● **OBJECTIF**: Dans l'extrait de l'entretien sur DISTURBED, remplacez « spectateurs » par « auditeurs », puis redonnez le passage qui commence par « Tu annonces donc » et se poursuit jusqu'à « pourraient être choisies ? ».
*** EXTRAIT DU DOCUMENT ***
C'est certain. « Evolution » était une chouette orientation, nous voulions faire quelque chose de différent, c’était un challenge. Descendre une nouvelle avenue et faire des choix différents, avoir une connexion avec nos fans avec des sons plus acoustiques. Pour « Divisive », après ces années blanches, il y avait un besoin de redevenir plus heavy, une envie de marquer le coup et de toucher aux premières heures de DISTURBED, tels « The Sickness » ou « Ten Thousand Fists ». Sur la majeure partie de l’album, nous reprenons la direction des riffs lourds, d’une batterie nerveuse, et David retrouve sa voix "animalistique" si célèbre. De retour sur tous les fronts !

Tu annonces donc un retour aux premières heures de DISTURBED ?
Oui. Ce son, nous ne nous en sommes pas lassés. Tu sais, j’aime jouer nos vieilles chansons, que d’ailleurs personnellement je ne finis jamais par trouver vieilles, contrairement à ce que pensent certaines personnes. En les jouant live, en voyant la réaction des spectateurs, ça donne aux titres une nouvelle vie, ça n’a rien à voir avec l’enregistrement ou les répétitions en studio. Sur scène, c’est complétement différent, on entend le grondement de la foule, la voix de David, les retours de son, on ressent une montée d’adrénaline.

Nous évoquons les nouveaux et anciens morceaux, as-tu déjà une idée de set-list idéale pour les réunir ? Quels nouvelles chansons pourraient être choisies ?
C’est difficile, ce sont des choix très personnels. Toutefois, je pense que les fans aimeront entendre la chanson-titre "Divisive". C’est celle qui contient le riff préféré de David, il l’adore. Ce n’est pas ma préférée, mais lui l’adore vraiment (rires). C’est une grande chanson. En studio, pendant qu’on s’exerçait sur notre créativité, j’ai beaucoup aimé composer "Bad Man", le second titre sur l’album. Il est sorti de nulle part, sur un rythme de batterie, je me suis laissé emporter et j’ai composé ce riff bien lourd. C’était fun. Je n’ai pas pour habitude de choisir un titre favori sur un album, mais je suis très satisfait de ce riff, de ce groove cool, c’est définitivement le morceau que je préfère.

Tu as mentionné un titre, qui est sorti en single, "Unstoppable". Tu annonçais que chaque album contenait des chansons récurrentes en termes d’énergie. Peut-on considérer "Unstoppable" comme un morceau Leitmotiv de DISTURBED ?
*** LIGNES ENREGISTRÉES ***
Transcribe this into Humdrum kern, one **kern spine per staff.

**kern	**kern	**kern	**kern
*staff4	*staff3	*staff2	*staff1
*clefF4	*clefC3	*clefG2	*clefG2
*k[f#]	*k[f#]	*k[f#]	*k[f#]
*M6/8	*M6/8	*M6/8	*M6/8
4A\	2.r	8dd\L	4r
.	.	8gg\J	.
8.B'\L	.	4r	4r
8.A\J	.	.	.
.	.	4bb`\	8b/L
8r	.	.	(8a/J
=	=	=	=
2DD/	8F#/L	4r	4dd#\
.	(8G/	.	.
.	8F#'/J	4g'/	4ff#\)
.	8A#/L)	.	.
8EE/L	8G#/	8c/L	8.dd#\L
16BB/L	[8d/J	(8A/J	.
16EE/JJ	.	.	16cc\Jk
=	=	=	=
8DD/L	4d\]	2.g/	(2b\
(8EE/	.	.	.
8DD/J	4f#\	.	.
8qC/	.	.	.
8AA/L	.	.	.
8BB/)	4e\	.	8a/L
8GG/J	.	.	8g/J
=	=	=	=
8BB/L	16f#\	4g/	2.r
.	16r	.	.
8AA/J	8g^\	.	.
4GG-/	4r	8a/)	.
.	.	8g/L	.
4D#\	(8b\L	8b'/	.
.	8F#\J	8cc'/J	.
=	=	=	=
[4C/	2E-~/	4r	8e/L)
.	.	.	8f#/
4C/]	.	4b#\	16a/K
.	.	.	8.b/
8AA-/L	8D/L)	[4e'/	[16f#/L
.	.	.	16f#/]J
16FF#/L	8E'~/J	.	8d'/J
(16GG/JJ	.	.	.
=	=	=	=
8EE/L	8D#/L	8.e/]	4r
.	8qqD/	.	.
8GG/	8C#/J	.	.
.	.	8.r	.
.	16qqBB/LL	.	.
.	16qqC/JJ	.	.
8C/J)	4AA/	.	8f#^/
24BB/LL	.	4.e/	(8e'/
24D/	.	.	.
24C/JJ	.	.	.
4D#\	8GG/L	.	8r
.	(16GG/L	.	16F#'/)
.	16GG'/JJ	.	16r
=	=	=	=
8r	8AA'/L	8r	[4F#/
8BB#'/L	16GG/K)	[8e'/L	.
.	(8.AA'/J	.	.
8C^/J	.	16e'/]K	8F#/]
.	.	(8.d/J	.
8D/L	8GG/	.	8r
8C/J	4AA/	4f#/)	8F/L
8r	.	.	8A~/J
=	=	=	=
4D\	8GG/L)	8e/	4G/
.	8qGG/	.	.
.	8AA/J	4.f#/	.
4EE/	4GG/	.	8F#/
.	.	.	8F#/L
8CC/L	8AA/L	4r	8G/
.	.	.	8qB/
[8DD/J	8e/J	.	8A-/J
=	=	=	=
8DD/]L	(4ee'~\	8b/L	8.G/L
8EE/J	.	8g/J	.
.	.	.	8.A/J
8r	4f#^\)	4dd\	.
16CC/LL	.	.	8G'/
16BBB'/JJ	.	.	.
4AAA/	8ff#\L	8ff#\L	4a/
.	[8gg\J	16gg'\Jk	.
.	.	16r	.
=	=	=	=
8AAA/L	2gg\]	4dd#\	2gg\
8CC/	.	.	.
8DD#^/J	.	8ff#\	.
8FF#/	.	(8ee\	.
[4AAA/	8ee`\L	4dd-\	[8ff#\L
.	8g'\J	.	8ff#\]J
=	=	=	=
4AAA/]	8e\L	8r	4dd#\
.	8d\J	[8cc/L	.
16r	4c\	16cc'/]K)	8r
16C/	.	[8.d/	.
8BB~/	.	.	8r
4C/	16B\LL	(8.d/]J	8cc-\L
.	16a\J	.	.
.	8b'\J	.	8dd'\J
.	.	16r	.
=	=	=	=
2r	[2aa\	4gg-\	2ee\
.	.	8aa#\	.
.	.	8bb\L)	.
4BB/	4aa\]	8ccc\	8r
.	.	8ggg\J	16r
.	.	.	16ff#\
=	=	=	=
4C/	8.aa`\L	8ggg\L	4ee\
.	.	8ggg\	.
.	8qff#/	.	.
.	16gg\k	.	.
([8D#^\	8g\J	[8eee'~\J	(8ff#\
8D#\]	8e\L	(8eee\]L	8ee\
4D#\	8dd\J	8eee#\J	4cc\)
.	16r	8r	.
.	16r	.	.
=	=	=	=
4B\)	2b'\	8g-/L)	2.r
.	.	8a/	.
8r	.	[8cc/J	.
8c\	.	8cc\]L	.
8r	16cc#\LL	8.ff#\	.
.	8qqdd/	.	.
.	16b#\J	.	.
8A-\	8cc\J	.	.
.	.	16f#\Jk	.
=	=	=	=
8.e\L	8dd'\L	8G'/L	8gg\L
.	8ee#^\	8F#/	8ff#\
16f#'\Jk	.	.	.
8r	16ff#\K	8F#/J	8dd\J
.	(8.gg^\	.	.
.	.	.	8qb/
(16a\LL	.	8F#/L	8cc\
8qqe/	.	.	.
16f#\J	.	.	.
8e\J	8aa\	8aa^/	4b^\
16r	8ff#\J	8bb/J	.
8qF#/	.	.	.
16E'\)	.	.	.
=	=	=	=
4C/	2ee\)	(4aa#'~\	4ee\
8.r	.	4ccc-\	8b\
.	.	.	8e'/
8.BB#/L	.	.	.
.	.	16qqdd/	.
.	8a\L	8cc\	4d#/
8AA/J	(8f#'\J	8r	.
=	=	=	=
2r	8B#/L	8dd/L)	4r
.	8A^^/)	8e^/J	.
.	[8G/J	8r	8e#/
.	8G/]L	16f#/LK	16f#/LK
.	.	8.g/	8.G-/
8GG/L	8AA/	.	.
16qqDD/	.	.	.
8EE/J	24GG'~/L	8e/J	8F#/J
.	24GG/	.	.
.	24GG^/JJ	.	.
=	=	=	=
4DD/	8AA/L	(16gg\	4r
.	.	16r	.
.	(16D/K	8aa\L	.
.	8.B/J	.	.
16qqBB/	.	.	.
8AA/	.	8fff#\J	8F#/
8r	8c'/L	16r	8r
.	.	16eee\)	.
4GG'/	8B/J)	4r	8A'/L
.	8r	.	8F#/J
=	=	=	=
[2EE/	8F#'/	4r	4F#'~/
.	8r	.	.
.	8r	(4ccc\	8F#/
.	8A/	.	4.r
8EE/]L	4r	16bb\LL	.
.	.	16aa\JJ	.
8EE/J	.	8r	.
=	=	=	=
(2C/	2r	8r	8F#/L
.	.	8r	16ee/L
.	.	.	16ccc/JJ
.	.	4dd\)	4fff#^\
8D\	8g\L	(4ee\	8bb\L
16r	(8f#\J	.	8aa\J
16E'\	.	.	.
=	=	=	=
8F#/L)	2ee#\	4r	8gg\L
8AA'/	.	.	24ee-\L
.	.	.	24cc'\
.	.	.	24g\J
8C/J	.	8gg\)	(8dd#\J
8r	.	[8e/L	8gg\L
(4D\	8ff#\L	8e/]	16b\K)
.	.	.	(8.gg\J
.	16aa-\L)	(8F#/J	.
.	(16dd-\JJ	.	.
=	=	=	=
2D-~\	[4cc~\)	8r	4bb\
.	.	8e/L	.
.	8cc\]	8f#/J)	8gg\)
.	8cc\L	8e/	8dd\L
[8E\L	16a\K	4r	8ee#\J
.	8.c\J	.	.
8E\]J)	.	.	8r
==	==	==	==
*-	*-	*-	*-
***
● **SOLUTION CI-DESSOUS**:
Tu annonces donc un retour aux premières heures de DISTURBED ?
Oui. Ce son, nous ne nous en sommes pas lassés. Tu sais, j’aime jouer nos vieilles chansons, que d’ailleurs personnellement je ne finis jamais par trouver vieilles, contrairement à ce que pensent certaines personnes. En les jouant live, en voyant la réaction des auditeurs, ça donne aux titres une nouvelle vie, ça n’a rien à voir avec l’enregistrement ou les répétitions en studio. Sur scène, c’est complétement différent, on entend le grondement de la foule, la voix de David, les retours de son, on ressent une montée d’adrénaline.

Nous évoquons les nouveaux et anciens morceaux, as-tu déjà une idée de set-list idéale pour les réunir ? Quels nouvelles chansons pourraient être choisies ?